Salty looked as if he was going to argue, and so did Meg. Frank forestalled their protests with a hard look. He nodded to Reb and said, “Come on.”

They heeled their mounts into a fast trot that left Salty and Meg behind. Once Salty thought about it, he would realize that Frank hadn’t wanted to drag Meg along into danger yet again, and he also didn’t want to leave her there alone with Reb Russell, even though they had known him for only a few hours.

The shooting died away before they had covered half a mile. “Sounds like the battle’s over,” Reb commented.

“For now,” Frank said.

“That usually means one side or the other’s had all the fight knocked out of it and has given up.”

Frank nodded. “Or else everybody on one side is dead. You sure you want to get mixed up in this?”

“You bet I do,” Reb said. “This whole mess has got me plumb curious.”

A short time later, Frank spotted something on the ground up ahead and reined in as he realized that the dark shape was a fallen horse.

“Somebody over there, too,” Reb said, pointing.

Frank looked and saw the bodies sprawled on the ground. Victims of the shooting they had heard, no doubt.

He drew his Colt and sent his horse ahead at a careful walk. Reb slid his ivory-handled revolver from its holster as well. The way the young man handled the gun told Frank that he probably knew how to use it, too.

When they came to the first body, Frank said, “Cover me while I take a look at him.”

“Sure, Frank,” Reb replied easily. His eyes squinted slightly as he looked at the trees, searching for any signs of danger.

Frank swung down from the saddle and hunkered next to the dead man. He appeared to be a hard-faced gunman of the same sort that had attacked them back at the canyon. In fact, Frank considered it pretty likely that this man was part of the same gang.

“Ever seen him before?” he asked Reb.

“Me?” The young man sounded surprised. “Why would I have seen him?”

“I don’t know. There’s no telling who you might run into out here on the frontier.”

Reb looked down at the dead man. “Well, I don’t reckon I’ve ever laid eyes on him until just now … unless he was one of those hombres I was shootin’ at earlier, at the canyon. I never saw any of them close up.”

Frank straightened. “All right. Let’s take a gander at the others.”

It quickly became obvious that the other two dead men were the same sort of hardcases. If these men had been part of the gang with the Gatling gun, they were getting whittled down in a hurry.

Frank looked toward the far end of the valley at a big rock that sat there, then considered the positions of the dead men.

“Looks to me like somebody ambushed them,” he said. “Put a few riflemen up on that rock, and they’d have clear shots back up the valley.”

“The rock that looks like some sort of animal, you mean?” Reb asked.

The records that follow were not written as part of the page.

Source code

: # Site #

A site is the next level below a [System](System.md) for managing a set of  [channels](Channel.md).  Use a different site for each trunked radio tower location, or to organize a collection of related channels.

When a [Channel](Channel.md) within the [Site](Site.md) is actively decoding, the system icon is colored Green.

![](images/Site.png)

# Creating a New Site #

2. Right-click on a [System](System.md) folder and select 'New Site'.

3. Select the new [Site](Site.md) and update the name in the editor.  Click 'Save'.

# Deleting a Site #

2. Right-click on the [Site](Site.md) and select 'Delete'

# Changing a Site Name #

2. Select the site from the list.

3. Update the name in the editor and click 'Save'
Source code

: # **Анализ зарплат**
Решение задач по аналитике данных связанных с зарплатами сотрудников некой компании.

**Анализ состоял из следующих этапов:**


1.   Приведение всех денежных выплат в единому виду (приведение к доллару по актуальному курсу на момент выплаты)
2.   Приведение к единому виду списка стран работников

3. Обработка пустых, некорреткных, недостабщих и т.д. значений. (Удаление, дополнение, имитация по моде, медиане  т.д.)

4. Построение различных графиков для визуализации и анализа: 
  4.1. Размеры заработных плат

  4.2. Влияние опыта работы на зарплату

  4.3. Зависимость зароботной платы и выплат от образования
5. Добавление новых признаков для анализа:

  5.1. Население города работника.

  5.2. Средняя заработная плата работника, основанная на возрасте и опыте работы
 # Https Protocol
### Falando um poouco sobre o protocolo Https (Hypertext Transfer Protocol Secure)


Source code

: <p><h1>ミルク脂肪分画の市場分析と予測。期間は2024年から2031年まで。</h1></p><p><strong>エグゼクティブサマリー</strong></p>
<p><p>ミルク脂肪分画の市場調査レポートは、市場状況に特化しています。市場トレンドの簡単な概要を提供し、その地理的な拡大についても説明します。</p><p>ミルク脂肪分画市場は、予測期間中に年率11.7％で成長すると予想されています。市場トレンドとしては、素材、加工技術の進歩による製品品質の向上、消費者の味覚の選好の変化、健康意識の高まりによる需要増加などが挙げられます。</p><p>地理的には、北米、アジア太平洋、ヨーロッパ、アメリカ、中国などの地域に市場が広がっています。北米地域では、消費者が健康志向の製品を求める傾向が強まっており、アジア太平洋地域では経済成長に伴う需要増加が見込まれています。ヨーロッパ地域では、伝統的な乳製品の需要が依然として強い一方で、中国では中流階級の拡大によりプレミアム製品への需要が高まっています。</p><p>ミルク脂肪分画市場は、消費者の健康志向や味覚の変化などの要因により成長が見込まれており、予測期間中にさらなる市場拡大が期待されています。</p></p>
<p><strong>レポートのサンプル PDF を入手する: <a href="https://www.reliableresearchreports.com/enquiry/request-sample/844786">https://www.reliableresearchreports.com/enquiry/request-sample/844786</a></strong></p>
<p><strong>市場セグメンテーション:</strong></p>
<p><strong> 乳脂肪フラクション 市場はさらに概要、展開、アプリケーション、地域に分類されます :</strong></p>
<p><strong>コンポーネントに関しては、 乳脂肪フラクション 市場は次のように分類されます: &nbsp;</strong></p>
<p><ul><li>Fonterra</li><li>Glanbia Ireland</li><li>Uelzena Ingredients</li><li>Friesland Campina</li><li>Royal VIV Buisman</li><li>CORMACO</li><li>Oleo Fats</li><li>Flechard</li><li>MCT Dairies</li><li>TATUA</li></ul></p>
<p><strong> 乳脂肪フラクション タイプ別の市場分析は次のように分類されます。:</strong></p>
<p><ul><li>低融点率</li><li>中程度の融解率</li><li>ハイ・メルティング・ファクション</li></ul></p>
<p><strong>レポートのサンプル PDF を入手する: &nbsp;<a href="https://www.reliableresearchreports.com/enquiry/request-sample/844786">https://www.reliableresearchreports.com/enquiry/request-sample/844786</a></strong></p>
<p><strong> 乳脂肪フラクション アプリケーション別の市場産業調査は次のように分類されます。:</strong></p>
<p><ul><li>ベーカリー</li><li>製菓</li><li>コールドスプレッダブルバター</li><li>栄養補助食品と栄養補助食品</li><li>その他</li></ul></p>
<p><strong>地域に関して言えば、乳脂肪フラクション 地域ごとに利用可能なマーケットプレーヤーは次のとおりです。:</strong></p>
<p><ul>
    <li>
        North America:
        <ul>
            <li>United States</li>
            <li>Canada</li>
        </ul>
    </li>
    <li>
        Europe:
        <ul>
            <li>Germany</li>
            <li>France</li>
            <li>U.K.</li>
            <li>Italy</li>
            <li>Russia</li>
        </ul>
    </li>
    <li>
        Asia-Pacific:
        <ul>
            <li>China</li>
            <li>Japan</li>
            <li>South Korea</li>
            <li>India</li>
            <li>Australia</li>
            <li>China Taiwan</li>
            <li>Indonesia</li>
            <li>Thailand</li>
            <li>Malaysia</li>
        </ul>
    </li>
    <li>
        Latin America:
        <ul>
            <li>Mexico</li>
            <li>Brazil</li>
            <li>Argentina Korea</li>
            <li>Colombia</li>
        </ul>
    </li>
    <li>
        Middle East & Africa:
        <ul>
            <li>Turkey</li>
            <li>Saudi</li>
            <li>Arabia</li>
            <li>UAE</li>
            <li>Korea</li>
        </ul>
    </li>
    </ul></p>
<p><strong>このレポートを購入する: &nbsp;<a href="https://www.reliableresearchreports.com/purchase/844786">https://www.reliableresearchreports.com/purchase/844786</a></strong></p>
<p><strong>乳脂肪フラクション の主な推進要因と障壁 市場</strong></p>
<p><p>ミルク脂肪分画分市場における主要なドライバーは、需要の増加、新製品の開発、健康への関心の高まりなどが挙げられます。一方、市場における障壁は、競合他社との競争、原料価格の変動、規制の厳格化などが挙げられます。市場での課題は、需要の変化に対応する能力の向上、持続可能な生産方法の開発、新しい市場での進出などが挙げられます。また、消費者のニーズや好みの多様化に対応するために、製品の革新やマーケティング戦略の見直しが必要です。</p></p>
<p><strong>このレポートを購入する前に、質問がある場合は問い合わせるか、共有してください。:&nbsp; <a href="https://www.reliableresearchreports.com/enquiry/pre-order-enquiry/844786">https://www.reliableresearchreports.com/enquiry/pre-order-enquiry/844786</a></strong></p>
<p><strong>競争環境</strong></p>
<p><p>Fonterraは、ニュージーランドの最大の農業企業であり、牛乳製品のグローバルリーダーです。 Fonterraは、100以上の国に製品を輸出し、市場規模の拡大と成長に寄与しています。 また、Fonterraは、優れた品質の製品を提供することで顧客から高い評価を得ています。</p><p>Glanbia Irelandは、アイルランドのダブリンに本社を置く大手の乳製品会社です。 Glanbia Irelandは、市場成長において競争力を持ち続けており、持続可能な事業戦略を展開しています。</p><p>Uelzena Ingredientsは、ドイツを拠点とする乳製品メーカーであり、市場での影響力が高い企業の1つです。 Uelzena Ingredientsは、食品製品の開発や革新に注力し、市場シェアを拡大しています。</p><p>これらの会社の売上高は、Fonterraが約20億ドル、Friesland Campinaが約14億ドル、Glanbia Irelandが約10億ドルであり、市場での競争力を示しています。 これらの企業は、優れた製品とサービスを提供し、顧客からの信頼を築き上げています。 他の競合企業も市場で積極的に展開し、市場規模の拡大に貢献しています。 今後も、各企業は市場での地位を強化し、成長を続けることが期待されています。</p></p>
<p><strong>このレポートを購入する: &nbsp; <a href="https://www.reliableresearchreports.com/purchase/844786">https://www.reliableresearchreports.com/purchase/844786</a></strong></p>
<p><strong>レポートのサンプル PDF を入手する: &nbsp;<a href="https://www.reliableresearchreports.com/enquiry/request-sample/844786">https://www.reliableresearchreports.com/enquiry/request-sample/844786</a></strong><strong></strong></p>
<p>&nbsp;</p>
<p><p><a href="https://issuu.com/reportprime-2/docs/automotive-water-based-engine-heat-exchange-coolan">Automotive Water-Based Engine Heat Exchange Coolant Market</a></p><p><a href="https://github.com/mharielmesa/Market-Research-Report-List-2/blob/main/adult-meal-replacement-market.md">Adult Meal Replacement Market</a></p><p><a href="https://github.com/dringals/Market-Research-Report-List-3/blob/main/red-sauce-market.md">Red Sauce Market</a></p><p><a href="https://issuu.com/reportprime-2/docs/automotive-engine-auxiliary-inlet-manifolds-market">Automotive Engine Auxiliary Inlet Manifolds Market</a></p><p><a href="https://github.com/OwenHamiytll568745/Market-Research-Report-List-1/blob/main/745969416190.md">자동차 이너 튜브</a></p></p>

Frank saw the resemblance now and nodded. “Yeah. I figure these men were riding toward that gap when the men on the rock opened up on them. They tried to scatter, but the odds were against them.”

“Where are their horses?”

“Got spooked by all the shooting and ran off, I expect.” Frank rubbed his chin as he frowned. “I wonder if this is all of them.”

“There might be more bodies, you mean?”

“No. More men who escaped the ambush and are still out there somewhere, still alive and ready to cause more trouble.”

Chapter 23

“Who … who are they?” Lundy asked weakly. “Can you tell?”

Palmer hesitated before answering. When he and Lundy had heard the hoofbeats, he had moved carefully to the edge of the trees so he could see who was coming, staying far enough back that he wasn’t likely to be spotted.

He could see well enough that he recognized one of the men, though. He hadn’t seen Frank Morgan since they’d both been in Skagway the previous winter, but it would be hard to forget that son of a bitch.

Lundy was already upset about the possibility of Morgan being mixed up in this, and even though the outlaw was wounded, Palmer was going to need him.

“Two men,” he said. Then he lied, “I don’t know them.”

Well, it was a half lie, anyway. He had never seen the gent who dressed like some Wild West show cowboy. Which meant it was a half-truth, too.

“Stay away from that horse, damn you,” he muttered as Morgan and the other man took a closer look at the dead animal. What was left of the loot Palmer had brought with him when he and Yeah Mow Hopkins fled from Skagway was still in the saddlebags, and he didn’t want to lose it.